Muliltipage documents
Our biggest issue with all OCR models so far is handling multip-page documents correctly. These are mutu-page invoice documents which have tables spanning multiple pages (some even have hundreds of pages). So far we have been getting around this with post-processing, but it's flaky at best. The issue is, when running inference one page at a time, there is no context from previous pages (a continued table from a previous page could then get an appropriate header row for example).
Some ideas that would be really nice in a future version to help solve this type of issue:
- multipage support (send in multiple page images per request)

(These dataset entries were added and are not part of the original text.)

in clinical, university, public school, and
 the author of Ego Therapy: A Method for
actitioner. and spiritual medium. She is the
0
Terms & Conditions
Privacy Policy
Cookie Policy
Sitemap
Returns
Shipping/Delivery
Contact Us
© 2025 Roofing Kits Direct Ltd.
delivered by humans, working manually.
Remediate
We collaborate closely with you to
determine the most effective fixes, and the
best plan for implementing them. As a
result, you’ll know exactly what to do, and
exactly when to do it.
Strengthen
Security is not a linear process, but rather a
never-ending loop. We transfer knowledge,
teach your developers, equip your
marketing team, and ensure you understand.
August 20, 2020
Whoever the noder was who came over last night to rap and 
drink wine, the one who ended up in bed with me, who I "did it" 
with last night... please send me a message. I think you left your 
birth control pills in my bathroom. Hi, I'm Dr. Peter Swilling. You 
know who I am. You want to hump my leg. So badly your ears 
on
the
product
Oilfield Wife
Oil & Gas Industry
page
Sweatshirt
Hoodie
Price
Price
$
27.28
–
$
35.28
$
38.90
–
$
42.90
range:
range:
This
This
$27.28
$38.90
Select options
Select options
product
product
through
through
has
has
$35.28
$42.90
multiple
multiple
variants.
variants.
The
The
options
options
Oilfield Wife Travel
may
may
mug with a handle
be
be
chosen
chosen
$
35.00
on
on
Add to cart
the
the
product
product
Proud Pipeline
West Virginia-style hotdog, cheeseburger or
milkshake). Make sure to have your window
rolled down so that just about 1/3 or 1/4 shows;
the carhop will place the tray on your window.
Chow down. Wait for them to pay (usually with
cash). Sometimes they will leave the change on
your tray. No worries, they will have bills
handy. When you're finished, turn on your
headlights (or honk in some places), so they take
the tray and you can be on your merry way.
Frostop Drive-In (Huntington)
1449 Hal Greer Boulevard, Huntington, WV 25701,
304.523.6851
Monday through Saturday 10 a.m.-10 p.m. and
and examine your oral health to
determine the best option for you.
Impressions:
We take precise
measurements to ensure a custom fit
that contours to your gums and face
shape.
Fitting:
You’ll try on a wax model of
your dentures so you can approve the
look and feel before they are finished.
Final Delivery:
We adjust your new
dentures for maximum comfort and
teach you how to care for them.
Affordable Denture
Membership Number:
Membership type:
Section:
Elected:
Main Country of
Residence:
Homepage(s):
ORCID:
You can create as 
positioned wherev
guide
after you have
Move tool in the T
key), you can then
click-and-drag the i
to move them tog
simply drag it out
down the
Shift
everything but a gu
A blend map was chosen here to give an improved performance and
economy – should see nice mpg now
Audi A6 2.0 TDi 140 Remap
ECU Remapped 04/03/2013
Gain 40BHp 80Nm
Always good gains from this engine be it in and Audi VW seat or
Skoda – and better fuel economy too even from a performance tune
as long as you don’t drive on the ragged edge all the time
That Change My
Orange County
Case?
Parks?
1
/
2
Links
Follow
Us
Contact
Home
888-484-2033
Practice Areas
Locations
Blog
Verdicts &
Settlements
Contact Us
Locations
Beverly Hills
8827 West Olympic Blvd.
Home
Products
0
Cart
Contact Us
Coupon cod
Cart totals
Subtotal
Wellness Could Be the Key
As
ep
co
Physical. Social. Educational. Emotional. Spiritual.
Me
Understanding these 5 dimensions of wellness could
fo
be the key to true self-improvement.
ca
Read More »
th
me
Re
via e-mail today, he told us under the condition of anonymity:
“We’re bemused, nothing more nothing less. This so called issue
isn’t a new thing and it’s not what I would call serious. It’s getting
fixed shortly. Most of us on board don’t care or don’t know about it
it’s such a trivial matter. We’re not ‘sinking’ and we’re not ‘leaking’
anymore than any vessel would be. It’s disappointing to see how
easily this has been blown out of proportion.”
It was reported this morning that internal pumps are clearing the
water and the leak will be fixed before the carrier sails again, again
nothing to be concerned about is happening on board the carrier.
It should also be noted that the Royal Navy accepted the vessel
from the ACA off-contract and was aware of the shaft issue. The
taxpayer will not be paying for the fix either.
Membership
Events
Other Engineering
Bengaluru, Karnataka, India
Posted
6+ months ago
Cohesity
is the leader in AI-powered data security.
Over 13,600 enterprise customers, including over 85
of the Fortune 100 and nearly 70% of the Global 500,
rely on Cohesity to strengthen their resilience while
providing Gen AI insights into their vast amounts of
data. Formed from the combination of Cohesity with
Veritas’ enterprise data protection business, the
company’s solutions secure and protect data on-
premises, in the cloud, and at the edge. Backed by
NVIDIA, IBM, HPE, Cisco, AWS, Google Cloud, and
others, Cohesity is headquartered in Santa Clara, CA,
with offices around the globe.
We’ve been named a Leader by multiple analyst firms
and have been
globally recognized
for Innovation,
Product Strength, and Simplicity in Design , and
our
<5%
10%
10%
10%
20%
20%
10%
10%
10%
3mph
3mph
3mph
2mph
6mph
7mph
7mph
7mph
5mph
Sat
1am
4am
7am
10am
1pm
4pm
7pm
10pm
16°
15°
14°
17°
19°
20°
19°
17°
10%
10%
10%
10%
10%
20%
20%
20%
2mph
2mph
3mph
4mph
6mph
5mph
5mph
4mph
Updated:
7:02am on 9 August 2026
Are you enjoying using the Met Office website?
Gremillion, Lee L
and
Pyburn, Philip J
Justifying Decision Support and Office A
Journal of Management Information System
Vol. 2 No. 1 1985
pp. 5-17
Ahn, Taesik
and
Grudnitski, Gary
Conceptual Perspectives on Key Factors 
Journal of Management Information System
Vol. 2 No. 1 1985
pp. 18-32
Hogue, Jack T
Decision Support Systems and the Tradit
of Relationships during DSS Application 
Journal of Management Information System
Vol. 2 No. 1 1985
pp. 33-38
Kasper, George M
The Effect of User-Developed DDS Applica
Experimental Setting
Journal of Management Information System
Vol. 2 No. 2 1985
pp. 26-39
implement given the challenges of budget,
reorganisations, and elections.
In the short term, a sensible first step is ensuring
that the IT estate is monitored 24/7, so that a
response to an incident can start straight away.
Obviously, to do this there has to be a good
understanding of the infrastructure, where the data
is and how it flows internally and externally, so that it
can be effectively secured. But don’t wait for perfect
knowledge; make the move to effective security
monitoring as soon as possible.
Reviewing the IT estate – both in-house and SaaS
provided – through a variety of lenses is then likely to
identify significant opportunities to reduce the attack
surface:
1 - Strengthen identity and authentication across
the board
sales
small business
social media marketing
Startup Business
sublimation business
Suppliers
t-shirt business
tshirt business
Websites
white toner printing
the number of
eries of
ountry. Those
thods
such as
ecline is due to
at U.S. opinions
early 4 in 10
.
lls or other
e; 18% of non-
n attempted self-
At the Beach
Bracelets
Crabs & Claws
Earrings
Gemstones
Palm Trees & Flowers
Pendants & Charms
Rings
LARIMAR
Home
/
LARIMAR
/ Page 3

- the ability to supply the previous page image along with the current page to OCR. The previous page would not be extracted and would only serve as additional context
- Similar to the previous page idea above, perhaps instead of supplying the previous page image, instead have the ability to provide the current extraction (all markdown from all pages extracted so far, concatenated together for example) along with an image of the current page to extract. This would greatly help where tables and such span multiple pages.
Ivae tried a few of these during inference, but prompting seems to make LightOn OCR2 pretty fragile
Thanks for taking the time to consider these types of scenarios!
Some tests on v1 revealed that multi-page was working even without explicit multi-page training. But we didn't dig this deeper for lack of benchmarks for this kind of task!
One important thing, LightOnOCR is NOT meant to be prompted; adding any input text will just degrade performance.
It would be interesting to test this out by sending multiple images with no prompt.